Your assignment from Jerome: Choose a beautiful passage and memorize it. Jerome also recommends bringing a Bible with you on vacation and everywhere else.
Objective 3: Christians will not give up on the Church.
Jerome said, “The Church is the body of Christ, kept together by the bond of charity.” The Church is the way Christ makes his incarnate love manifest in the world. Jerome stayed in the Church because of the holiness, perfection, salvation, and love of Christ, not because he was impressed with his fellow believers or clergy. Indeed, he was rarely impressed. When he lived in Rome, he made no secret of his disdain for the rich-living and corruption he perceived in many Roman priests; even St. Augustine disappointed him.

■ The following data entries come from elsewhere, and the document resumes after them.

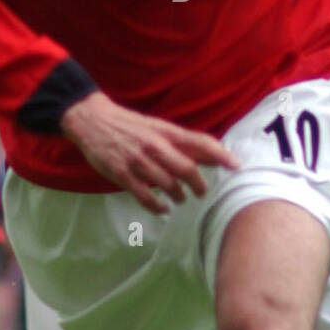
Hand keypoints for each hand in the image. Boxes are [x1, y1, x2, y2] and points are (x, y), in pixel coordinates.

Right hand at [60, 92, 239, 214]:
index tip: (236, 166)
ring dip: (178, 196)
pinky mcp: (122, 174)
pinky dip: (157, 206)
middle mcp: (155, 146)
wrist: (92, 120)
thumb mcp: (157, 127)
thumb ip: (180, 142)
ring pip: (167, 185)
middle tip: (201, 192)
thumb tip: (210, 154)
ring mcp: (138, 161)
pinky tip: (163, 209)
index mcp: (165, 132)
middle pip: (187, 169)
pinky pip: (145, 196)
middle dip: (199, 185)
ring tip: (180, 199)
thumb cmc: (129, 125)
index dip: (220, 154)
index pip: (200, 142)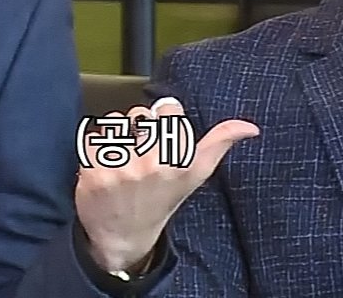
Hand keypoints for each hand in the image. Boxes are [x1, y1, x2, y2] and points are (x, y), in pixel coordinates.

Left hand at [76, 97, 258, 272]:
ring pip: (114, 124)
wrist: (124, 234)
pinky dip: (95, 148)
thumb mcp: (197, 174)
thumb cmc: (162, 198)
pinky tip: (105, 166)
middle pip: (139, 114)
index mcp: (178, 160)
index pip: (168, 108)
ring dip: (115, 136)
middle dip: (138, 127)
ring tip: (122, 159)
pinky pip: (91, 138)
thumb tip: (251, 128)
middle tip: (140, 150)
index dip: (164, 117)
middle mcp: (151, 164)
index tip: (163, 133)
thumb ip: (220, 143)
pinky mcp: (92, 172)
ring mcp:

Jerome is a doctor of the Church because without him, the Bible as we have received it might not exist. But we need to know what he knew: that without a Church with the authority to pronounce which texts were inspired by the Holy Spirit and which were not, there would not be a Bible at all.
Jerome fought hard for unity in the truth, and he would be horrified by the modern proliferation of denominations.
Your assignment from Jerome: At the very least, trouble yourself to be troubled by the scandalous disunity among Christians. This saint would have us pray as Jesus prayed, as recorded by John and as translated by the doctor himself: Ut omnes unum sint – That they all may be one.